[Extracted information]

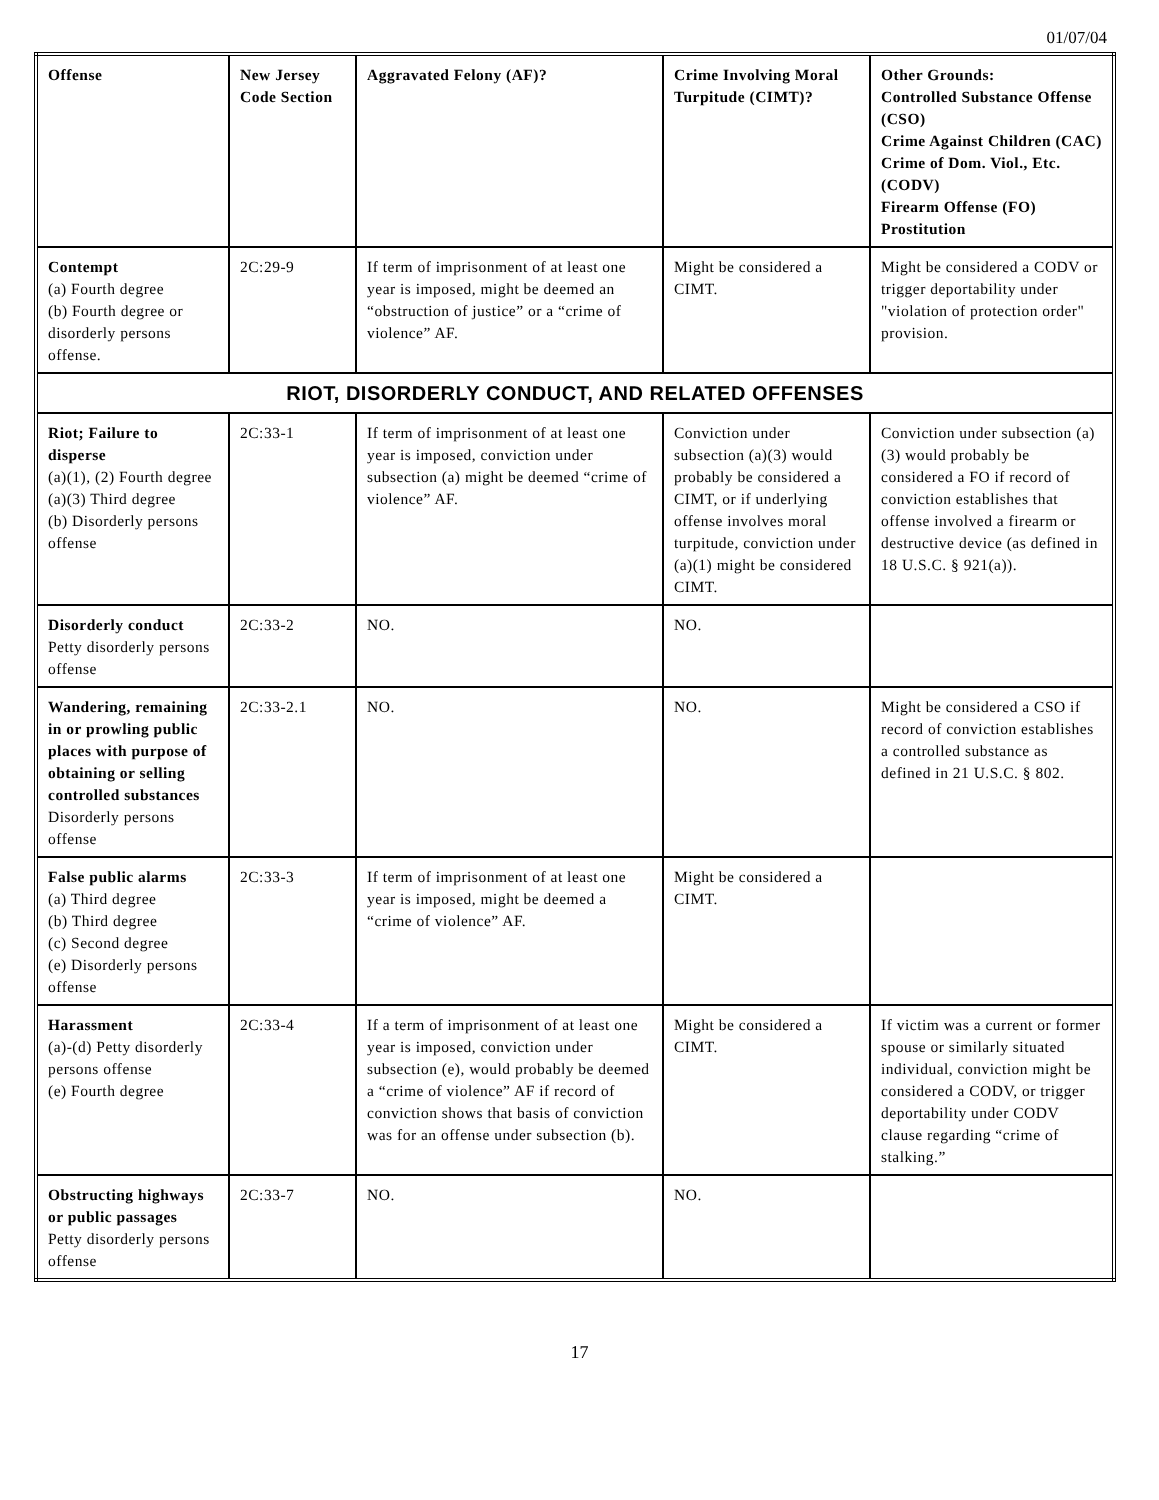01/07/04
| Offense | New Jersey Code Section | Aggravated Felony (AF)? | Crime Involving Moral Turpitude (CIMT)? | Other Grounds: Controlled Substance Offense (CSO) Crime Against Children (CAC) Crime of Dom. Viol., Etc. (CODV) Firearm Offense (FO) Prostitution |
| --- | --- | --- | --- | --- |
| Contempt (a) Fourth degree (b) Fourth degree or disorderly persons offense. | 2C:29-9 | If term of imprisonment of at least one year is imposed, might be deemed an “obstruction of justice” or a “crime of violence” AF. | Might be considered a CIMT. | Might be considered a CODV or trigger deportability under "violation of protection order" provision. |
| RIOT, DISORDERLY CONDUCT, AND RELATED OFFENSES | | | | |
| Riot; Failure to disperse (a)(1), (2) Fourth degree (a)(3) Third degree (b) Disorderly persons offense | 2C:33-1 | If term of imprisonment of at least one year is imposed, conviction under subsection (a) might be deemed “crime of violence” AF. | Conviction under subsection (a)(3) would probably be considered a CIMT, or if underlying offense involves moral turpitude, conviction under (a)(1) might be considered CIMT. | Conviction under subsection (a)(3) would probably be considered a FO if record of conviction establishes that offense involved a firearm or destructive device (as defined in 18 U.S.C. § 921(a)). |
| Disorderly conduct Petty disorderly persons offense | 2C:33-2 | NO. | NO. | |
| Wandering, remaining in or prowling public places with purpose of obtaining or selling controlled substances Disorderly persons offense | 2C:33-2.1 | NO. | NO. | Might be considered a CSO if record of conviction establishes a controlled substance as defined in 21 U.S.C. § 802. |
| False public alarms (a) Third degree (b) Third degree (c) Second degree (e) Disorderly persons offense | 2C:33-3 | If term of imprisonment of at least one year is imposed, might be deemed a “crime of violence” AF. | Might be considered a CIMT. | |
| Harassment (a)-(d) Petty disorderly persons offense (e) Fourth degree | 2C:33-4 | If a term of imprisonment of at least one year is imposed, conviction under subsection (e), would probably be deemed a “crime of violence” AF if record of conviction shows that basis of conviction was for an offense under subsection (b). | Might be considered a CIMT. | If victim was a current or former spouse or similarly situated individual, conviction might be considered a CODV, or trigger deportability under CODV clause regarding “crime of stalking.” |
| Obstructing highways or public passages Petty disorderly persons offense | 2C:33-7 | NO. | NO. | |
17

[/Extracted information]

**What needs to be done:** Would you please repeat exactly the lines above, starting at the line with "Contempt (a) Fourth" and stopping at the line with "OFFENSES | | | | |", both included?

**Answer for the task:**
| Contempt (a) Fourth degree (b) Fourth degree or disorderly persons offense. | 2C:29-9 | If term of imprisonment of at least one year is imposed, might be deemed an “obstruction of justice” or a “crime of violence” AF. | Might be considered a CIMT. | Might be considered a CODV or trigger deportability under "violation of protection order" provision. |
| RIOT, DISORDERLY CONDUCT, AND RELATED OFFENSES | | | | |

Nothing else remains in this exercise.